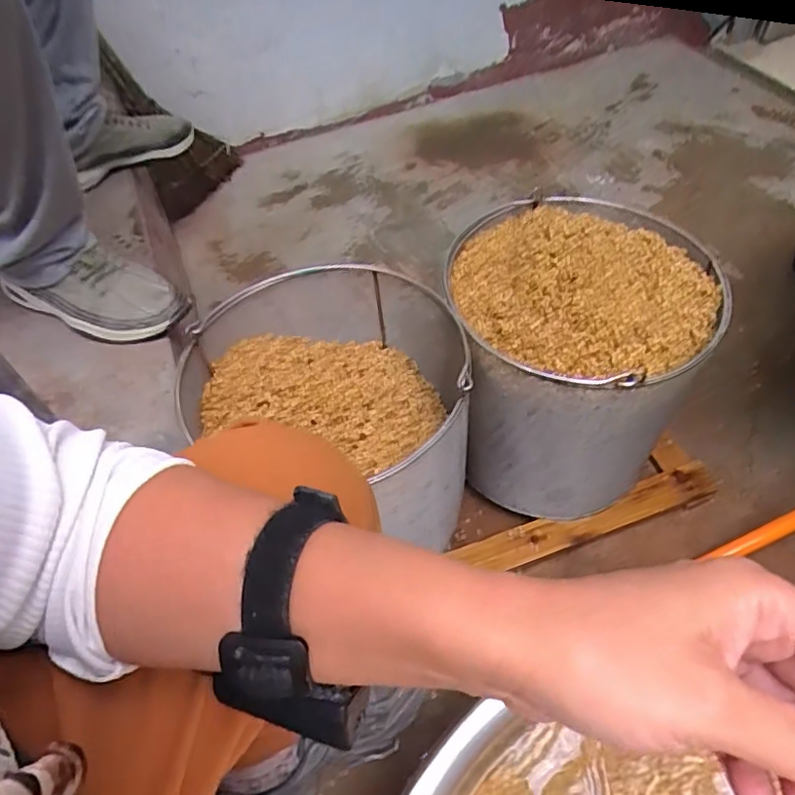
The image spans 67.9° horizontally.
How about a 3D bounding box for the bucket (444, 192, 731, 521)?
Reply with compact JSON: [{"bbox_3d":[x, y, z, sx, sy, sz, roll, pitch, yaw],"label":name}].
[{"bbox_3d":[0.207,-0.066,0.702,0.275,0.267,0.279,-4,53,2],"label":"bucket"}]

==

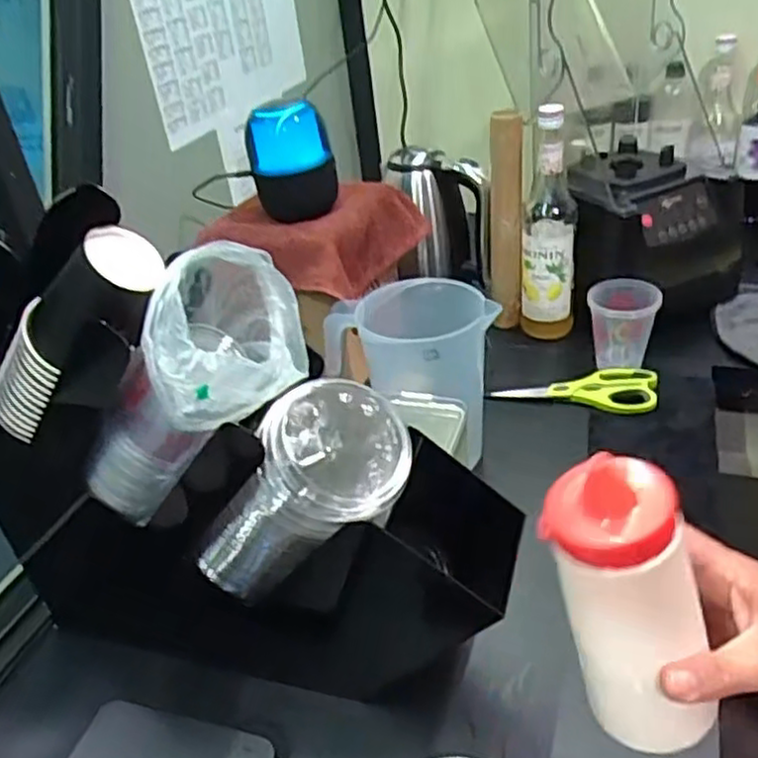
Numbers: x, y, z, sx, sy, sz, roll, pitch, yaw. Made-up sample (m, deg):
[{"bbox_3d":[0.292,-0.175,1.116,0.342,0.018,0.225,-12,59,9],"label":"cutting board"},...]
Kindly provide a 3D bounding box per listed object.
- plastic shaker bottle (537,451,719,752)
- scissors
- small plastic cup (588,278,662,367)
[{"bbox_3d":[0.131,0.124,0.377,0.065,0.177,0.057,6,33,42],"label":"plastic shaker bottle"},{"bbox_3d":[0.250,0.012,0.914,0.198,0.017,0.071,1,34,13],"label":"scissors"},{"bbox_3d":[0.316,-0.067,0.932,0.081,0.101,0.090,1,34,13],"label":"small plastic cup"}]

[REQUIREMENT]:
On how many lines of the records above does the word "bounding" appear? Answer with only that number.

[ANSWER TO THIS EXERCISE]:
2